- Directed by: Ferdinando Baldi; Richard Pottier; Orson Welles;
- Written by: Gino Mangini; Ambrogio Molteni; Emimmo Salvi; Umberto Scarpelli;
- Produced by: Emimmo Salvi
- Starring: Orson Welles; Eleonora Rossi Drago; Ivica Pajer; Giulia Rubini; Pierre Cressoy; Hilton Edwards; Aldo Pedinotti; Massimo Serato;
- Cinematography: Carlo Fiore; Bitto Albertini;
- Edited by: Franco Fraticelli
- Music by: Carlo Innocenzi
- Distributed by: Allied Artists
- Release date: 22 January 1960;
- Running time: 113 minutes
- Country: Italy
- Languages: English; Italian;

= David and Goliath (1960 film) =

David and Goliath (David e Golia) is a 1960 Italian film directed by Ferdinando Baldi and Richard Pottier with sequences filmed in Israel and Yugoslavia.

== Plot ==
The Prophet Samuel foretells a new king will rule Israel to the dismay of King Saul and his cousin and commander in chief Abner. King Saul has been having a streak of bad luck since the Philistine captivity of the Ark and fears the newcomer but doesn't know who the new king will be.

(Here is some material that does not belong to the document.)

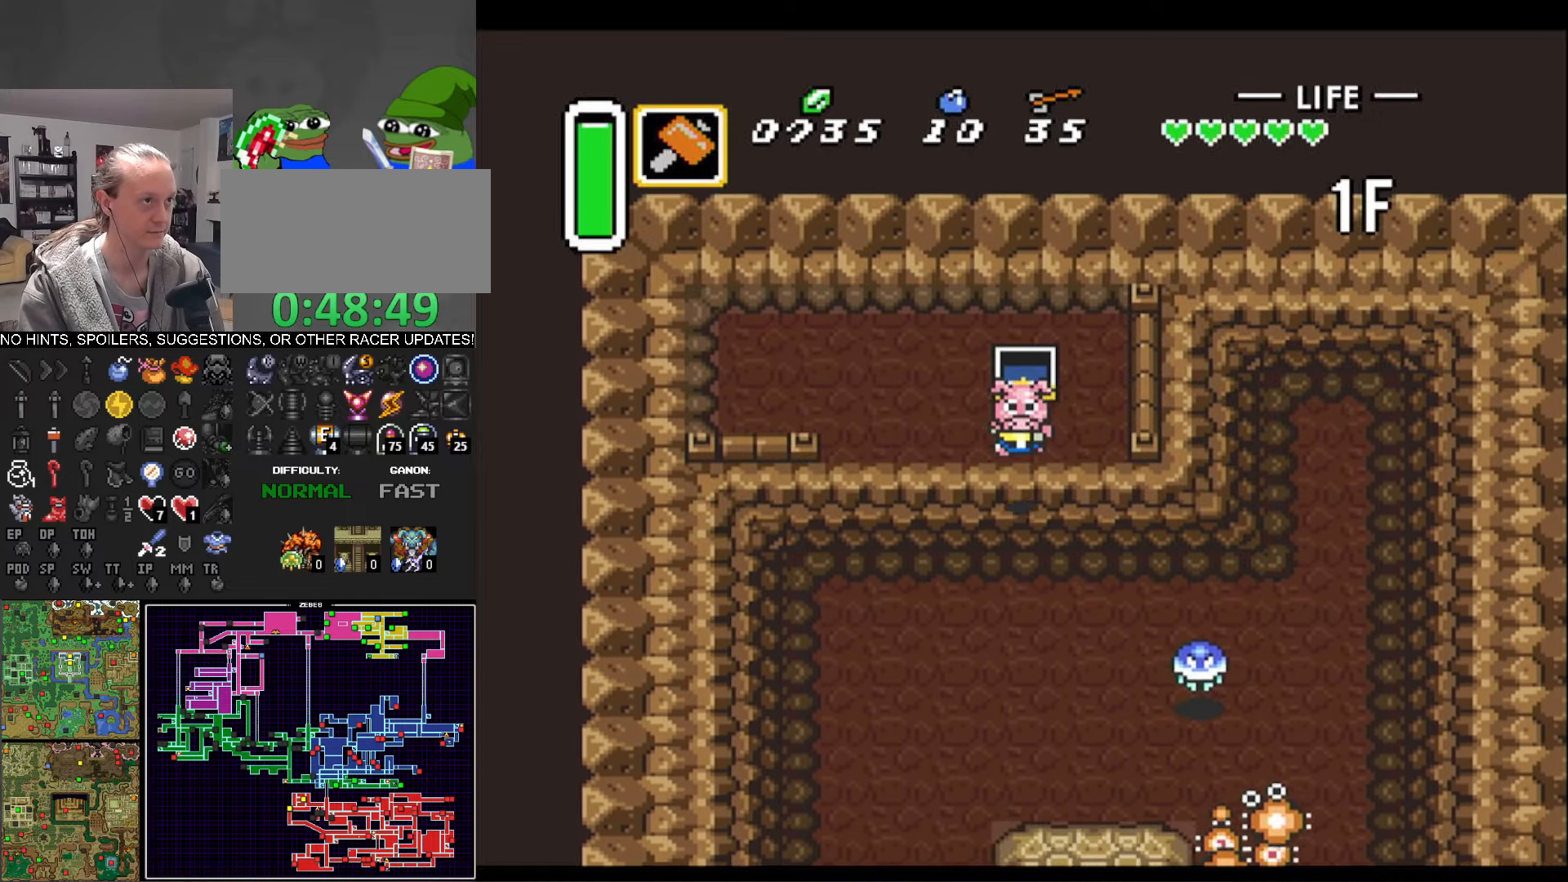
{"buttons": ["DPAD_DOWN", "DPAD_LEFT"], "events": [[284, "DPAD_LEFT", "down"]]}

The unsuspecting shepherd David visits Jerusalem where he is identified as the king. Abner decides to test his wisdom by asking how the Israelites can get around the Philistines' imposed edict that the only ones who may lawfully bear arms in defeated Israel are the officers of Saul's court and his palace guard. David replies that the Philistines have set no limit on the number of officers or palace guards.

Meanwhile, King Asrod of the Philistines plots another attack on the riches of Israel, this time accompanied by the fearsome giant Goliath.

== Cast ==
- Orson Welles as King Saul
- Eleonora Rossi Drago as Merab
- Ivica Pajer as David. Credited as Ivo Payer.
- Giulia Rubini as Michal
- Pierre Cressoy as Jonathan
- Hilton Edwards as Prophet Samuel
- Aldo Pedinotti as Goliath. Credited as "Kronos".
- Massimo Serato as Abner
- Furio Meniconi as Asrod, King of the Philistines
- Dante Maggio as Cret
- Luigi Tosi as Benjamin of Gaba
- Umberto Fiz as Lazar
- Ugo Sasso as Huro

==Production==
A part of the production took place in Jerusalem, another in Yugoslavia.